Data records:
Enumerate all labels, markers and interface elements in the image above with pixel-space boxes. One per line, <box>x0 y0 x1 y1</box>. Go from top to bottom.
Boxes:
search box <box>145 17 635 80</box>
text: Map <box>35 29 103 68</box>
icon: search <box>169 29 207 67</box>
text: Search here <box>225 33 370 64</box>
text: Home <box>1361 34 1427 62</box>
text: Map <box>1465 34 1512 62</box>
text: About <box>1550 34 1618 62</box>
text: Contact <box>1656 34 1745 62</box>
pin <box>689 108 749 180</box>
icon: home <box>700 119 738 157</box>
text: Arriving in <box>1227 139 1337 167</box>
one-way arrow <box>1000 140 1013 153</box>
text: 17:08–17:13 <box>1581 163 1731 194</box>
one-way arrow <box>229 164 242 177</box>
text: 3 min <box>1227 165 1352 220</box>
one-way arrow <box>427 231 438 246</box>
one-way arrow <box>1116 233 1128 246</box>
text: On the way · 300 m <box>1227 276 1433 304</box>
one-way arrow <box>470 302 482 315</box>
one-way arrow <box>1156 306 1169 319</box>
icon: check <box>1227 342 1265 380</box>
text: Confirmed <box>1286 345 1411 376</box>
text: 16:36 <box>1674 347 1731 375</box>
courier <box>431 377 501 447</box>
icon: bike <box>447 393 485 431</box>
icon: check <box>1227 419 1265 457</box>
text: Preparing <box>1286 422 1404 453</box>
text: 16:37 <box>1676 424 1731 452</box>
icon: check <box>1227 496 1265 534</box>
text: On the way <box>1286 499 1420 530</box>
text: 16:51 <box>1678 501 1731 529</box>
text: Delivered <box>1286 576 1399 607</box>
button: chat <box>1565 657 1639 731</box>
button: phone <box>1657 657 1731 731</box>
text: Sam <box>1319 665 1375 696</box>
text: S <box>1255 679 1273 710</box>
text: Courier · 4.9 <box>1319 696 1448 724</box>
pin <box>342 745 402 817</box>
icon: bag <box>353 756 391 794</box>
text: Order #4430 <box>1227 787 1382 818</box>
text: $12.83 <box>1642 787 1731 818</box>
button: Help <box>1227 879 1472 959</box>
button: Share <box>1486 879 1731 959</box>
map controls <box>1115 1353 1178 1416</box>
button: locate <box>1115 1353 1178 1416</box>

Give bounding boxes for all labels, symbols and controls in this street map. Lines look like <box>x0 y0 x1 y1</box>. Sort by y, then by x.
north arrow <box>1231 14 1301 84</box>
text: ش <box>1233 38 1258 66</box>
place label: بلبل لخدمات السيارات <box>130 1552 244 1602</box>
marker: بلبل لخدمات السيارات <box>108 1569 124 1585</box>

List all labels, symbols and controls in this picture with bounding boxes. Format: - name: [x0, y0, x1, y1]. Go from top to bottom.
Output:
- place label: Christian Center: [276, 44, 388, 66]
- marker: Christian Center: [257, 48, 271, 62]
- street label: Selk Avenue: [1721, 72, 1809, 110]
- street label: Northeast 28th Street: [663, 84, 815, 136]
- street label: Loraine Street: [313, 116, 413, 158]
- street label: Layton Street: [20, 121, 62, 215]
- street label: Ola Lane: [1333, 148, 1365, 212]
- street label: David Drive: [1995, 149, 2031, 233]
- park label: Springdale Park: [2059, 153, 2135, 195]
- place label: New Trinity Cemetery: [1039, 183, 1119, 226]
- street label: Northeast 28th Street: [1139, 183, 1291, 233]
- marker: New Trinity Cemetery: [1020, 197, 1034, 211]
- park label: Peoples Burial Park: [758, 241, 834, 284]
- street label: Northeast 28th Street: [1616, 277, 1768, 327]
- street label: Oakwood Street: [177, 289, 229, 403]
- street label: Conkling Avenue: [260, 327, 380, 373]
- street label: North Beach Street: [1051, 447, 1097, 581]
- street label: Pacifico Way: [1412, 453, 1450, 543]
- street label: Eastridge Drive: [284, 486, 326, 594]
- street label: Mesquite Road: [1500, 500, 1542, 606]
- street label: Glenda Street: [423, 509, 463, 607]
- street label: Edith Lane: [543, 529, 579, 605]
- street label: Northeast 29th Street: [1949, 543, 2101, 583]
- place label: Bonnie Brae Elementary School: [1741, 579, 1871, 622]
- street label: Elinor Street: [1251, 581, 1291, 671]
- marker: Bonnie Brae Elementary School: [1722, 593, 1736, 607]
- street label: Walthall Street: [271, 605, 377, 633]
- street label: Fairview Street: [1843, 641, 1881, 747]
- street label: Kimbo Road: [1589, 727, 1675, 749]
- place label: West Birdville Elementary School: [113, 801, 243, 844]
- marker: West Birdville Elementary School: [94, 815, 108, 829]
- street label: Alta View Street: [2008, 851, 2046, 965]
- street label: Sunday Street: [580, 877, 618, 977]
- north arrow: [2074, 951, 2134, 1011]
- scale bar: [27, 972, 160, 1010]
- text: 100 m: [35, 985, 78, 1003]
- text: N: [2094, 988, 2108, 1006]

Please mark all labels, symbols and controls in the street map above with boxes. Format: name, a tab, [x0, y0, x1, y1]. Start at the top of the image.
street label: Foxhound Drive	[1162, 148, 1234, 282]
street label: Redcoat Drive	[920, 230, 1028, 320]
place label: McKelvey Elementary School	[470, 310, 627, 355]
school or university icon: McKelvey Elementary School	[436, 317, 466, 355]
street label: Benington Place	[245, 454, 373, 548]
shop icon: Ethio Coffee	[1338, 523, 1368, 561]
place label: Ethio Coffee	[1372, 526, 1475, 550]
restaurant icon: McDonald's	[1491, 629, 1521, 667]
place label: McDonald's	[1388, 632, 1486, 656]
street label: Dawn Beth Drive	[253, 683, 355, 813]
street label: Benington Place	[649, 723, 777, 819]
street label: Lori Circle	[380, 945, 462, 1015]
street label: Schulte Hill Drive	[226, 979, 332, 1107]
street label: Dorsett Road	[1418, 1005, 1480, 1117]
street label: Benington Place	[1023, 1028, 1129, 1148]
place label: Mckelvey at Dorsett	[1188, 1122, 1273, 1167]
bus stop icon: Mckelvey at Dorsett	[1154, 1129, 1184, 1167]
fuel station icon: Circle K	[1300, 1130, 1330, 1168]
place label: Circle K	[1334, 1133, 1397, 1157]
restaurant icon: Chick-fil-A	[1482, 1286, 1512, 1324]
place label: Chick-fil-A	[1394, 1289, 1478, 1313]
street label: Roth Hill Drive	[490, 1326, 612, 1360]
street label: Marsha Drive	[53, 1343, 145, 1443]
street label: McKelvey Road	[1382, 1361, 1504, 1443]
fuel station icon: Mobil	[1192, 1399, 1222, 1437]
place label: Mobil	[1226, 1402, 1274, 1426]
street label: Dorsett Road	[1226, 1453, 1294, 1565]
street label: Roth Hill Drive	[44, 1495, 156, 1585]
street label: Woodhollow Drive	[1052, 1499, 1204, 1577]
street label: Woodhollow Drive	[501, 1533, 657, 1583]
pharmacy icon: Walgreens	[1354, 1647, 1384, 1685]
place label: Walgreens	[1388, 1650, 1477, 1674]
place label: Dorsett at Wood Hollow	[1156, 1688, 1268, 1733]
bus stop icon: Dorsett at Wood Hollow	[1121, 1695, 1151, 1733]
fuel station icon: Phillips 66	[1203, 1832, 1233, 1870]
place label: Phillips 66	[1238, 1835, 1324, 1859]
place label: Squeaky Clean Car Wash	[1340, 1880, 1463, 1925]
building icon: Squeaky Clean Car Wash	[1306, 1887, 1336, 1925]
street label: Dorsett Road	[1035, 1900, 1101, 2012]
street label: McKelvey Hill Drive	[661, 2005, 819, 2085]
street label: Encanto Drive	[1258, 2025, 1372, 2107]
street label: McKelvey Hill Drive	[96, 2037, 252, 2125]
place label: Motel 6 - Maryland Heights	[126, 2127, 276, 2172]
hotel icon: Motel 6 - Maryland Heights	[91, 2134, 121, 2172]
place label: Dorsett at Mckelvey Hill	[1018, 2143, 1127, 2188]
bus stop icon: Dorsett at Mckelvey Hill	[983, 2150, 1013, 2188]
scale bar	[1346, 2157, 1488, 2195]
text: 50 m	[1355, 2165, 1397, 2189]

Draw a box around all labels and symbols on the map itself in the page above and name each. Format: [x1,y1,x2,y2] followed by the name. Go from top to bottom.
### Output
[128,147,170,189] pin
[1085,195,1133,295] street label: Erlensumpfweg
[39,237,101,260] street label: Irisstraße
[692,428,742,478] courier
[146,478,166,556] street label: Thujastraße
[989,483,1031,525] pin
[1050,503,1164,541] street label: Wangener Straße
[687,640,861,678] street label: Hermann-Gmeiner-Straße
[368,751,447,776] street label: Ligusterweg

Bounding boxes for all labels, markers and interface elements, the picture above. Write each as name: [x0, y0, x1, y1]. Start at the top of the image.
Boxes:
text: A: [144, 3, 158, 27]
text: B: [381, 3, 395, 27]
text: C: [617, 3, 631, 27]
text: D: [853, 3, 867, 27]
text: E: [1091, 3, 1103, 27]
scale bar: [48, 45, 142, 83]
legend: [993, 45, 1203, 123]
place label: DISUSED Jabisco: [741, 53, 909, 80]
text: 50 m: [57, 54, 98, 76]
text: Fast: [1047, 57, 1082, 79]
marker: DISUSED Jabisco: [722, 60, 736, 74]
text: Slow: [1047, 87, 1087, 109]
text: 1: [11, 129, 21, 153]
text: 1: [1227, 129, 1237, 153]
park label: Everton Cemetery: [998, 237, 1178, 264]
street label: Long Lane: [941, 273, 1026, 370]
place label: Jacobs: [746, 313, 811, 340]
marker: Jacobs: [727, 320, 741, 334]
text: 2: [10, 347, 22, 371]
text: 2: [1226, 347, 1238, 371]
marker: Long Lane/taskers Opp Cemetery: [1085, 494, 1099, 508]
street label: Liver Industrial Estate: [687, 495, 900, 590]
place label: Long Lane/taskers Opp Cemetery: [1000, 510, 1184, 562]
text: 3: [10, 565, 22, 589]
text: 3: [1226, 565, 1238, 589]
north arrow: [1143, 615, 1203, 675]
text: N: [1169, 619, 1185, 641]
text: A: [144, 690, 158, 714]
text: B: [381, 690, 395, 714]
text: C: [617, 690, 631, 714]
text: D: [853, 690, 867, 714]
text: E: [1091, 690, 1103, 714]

▸ TASK GOAL
Find out how many lines in the entries above hold "from", then reply with that figure and nothing else.

▸ COMPLETED EXERCISE
3